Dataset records
....

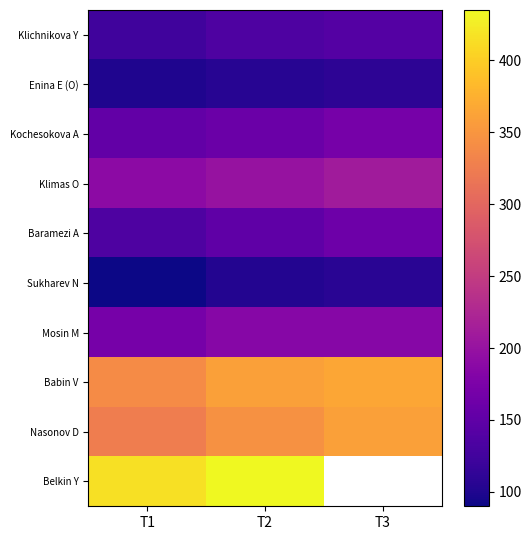

At how many categories does at least one series exceed 409?

2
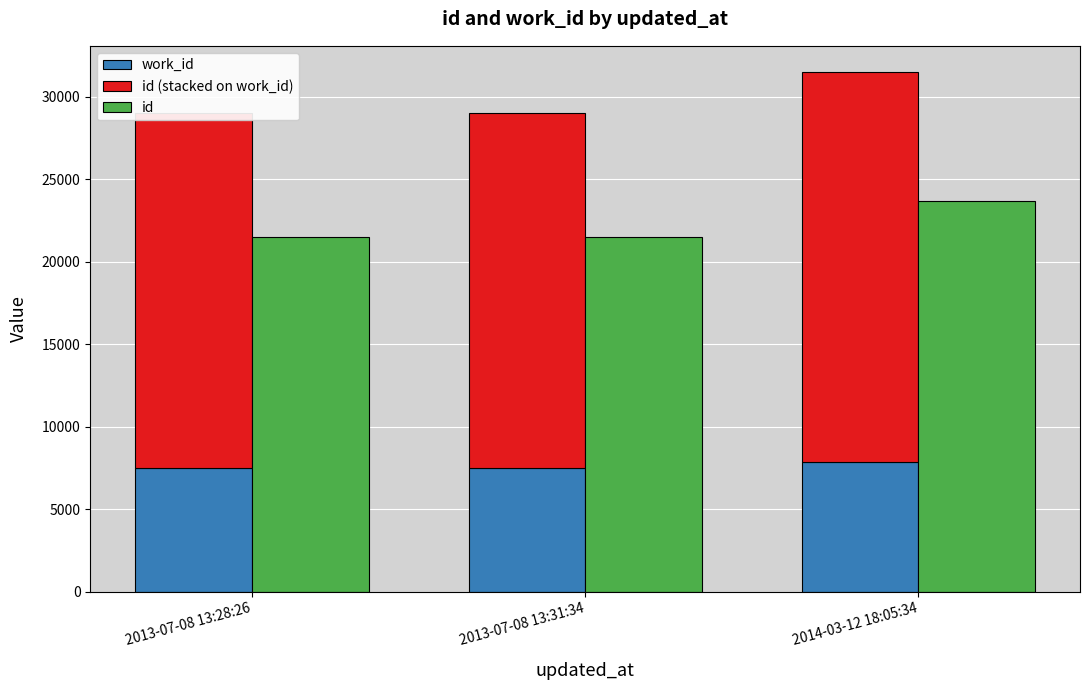

Is the value of id (stacked on work_id) at 2013-07-08 13:28:26 greater than the value of id at 2014-03-12 18:05:34?

No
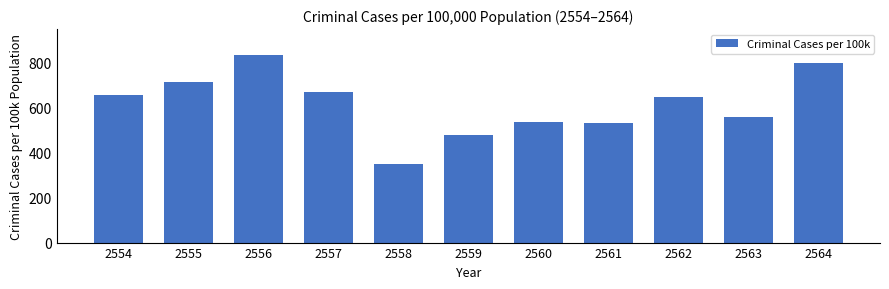

Reading left to right, extract all data points from this chart.

2554=658.6	2555=715.9	2556=833.8	2557=668.6	2558=351.1	2559=478.0	2560=537.5	2561=531.6	2562=649.7	2563=558.6	2564=799.0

....

Job – Reproduce every line of the records above word for word, leaving out the pictures.

Answer space –
At how many categories does at least one series exceed 409?

2

Is the value of id (stacked on work_id) at 2013-07-08 13:28:26 greater than the value of id at 2014-03-12 18:05:34?

No

Reading left to right, extract all data points from this chart.

2554=658.6	2555=715.9	2556=833.8	2557=668.6	2558=351.1	2559=478.0	2560=537.5	2561=531.6	2562=649.7	2563=558.6	2564=799.0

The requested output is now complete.